- **What is required**
Rewrite the stretch from "In 1970, when" through "for two weeks." of the Bobby Cremins article, swapping "Asheville" for "Charlotte".

*** Opening of Text under study ***

The group he ran with, a South Bronx gang called the Gladiators, lowered him from a roof into a grocery store with an intent to rifle a cash register 22 years ago. He runs with a new bunch now, and when they raised him high to cut down the net after his Georgia Tech Yellow Jackets beat North Carolina 57-54 in Atlanta's Omni on Sunday to win the Atlantic Coast Conference tournament, another memory of Bobby Cremins—something midway between those two extremes—leaped to mind.
In 1970, when Cremins was 22 and hadn't yet become a natural for a Grecian Formula 16 ad, he was a senior guard at South Carolina playing in his last ACC tournament. The Gamecocks had breezed through the regular conference season with a 14-0 record, but those were the days when NCAA tournament bids weren't given out like handbills on a New York City street corner. When a John Roche pass intended for Cremins was tipped away on the game's most crucial play, 0:22 from the end of the second overtime, South Carolina lost the ACC title to North Carolina State 42-39 and had its season ended. Cremins disappeared, hiding out with a friend in Asheville, N.C. for two weeks.
Now he was in the final once again—Coach Cremins this time around—and all he did was beat Dean Smith's Tar Heels for the third time this season, a feat that no team had pulled off since N.C. State's national champs did it in 1974. So Cremins's fly was open the entire second half. Hey, Bobby was concentrating on other things.
Tech went into the Omni as a conference tri-champion, along with the Tar Heels and the Wolfpack. It was the first time three teams had shared the regular-season title in the conference's 31-year history. Never before had a team gotten a piece of the championship with even four losses, and Tech had five to go with its nine victories. Duke, despite winning all 13 of its non-conference games and having a league-best overall mark of 21-6, drew nothing better than the fourth seed at Atlanta and the right to open against Maryland, possessor of probably the most respectable 23-10 record and most brutal schedule in the land. Talk about parity; the ACC had it but good. When Tech, then in first place, played Virginia, then in last, on Feb. 16, the Cavaliers were actually favored—and won. The ACC had become the Anyone Can Conference.

*** Close of Text under study ***
*** Opening of Entries provided ***

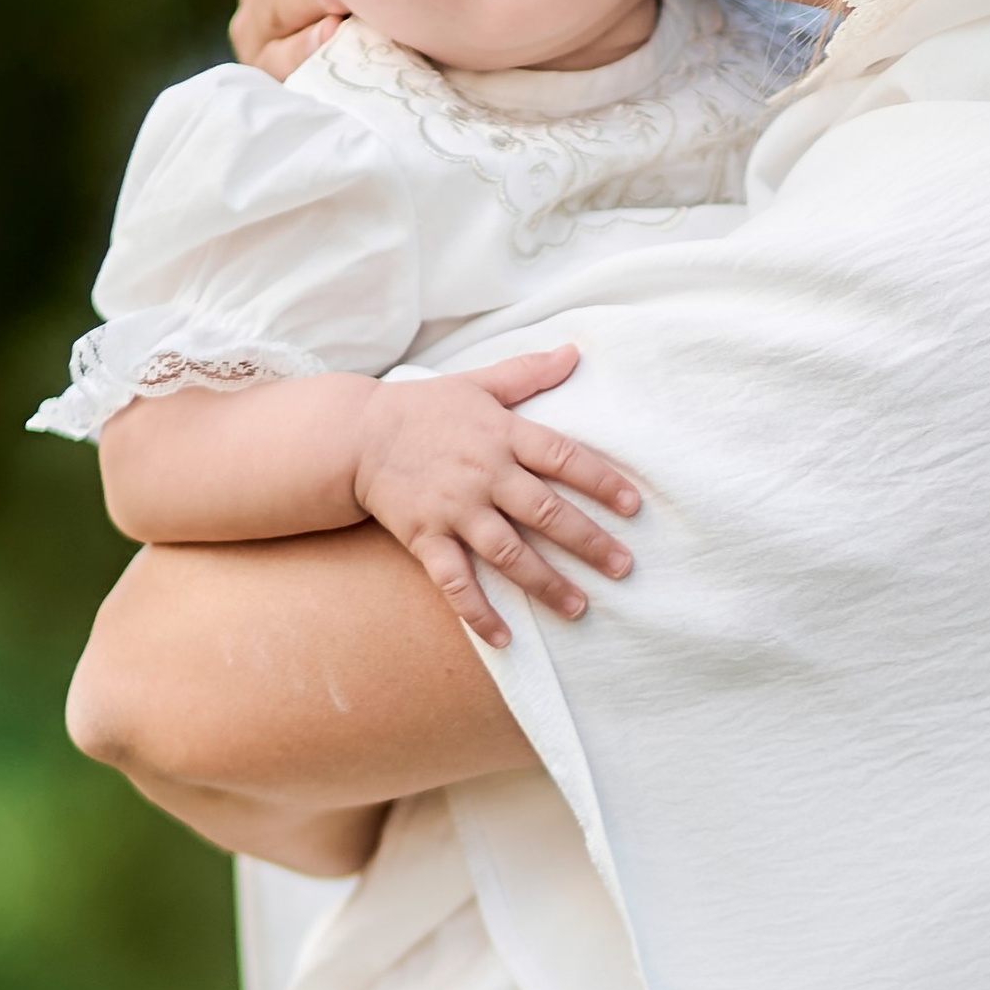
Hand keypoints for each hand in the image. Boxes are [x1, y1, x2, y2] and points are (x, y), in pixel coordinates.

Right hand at [351, 348, 639, 646]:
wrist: (355, 435)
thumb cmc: (424, 409)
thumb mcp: (478, 384)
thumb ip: (528, 373)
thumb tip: (575, 351)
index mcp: (502, 434)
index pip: (563, 458)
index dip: (601, 481)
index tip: (633, 506)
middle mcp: (483, 474)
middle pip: (546, 512)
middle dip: (588, 542)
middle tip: (623, 568)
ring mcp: (454, 509)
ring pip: (508, 553)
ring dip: (546, 584)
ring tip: (579, 608)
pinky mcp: (425, 538)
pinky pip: (455, 582)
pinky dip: (478, 613)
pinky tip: (504, 638)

*** Close of Entries provided ***

- **Solution for this exercise**
In 1970, when Cremins was 22 and hadn't yet become a natural for a Grecian Formula 16 ad, he was a senior guard at South Carolina playing in his last ACC tournament. The Gamecocks had breezed through the regular conference season with a 14-0 record, but those were the days when NCAA tournament bids weren't given out like handbills on a New York City street corner. When a John Roche pass intended for Cremins was tipped away on the game's most crucial play, 0:22 from the end of the second overtime, South Carolina lost the ACC title to North Carolina State 42-39 and had its season ended. Cremins disappeared, hiding out with a friend in Charlotte, N.C. for two weeks.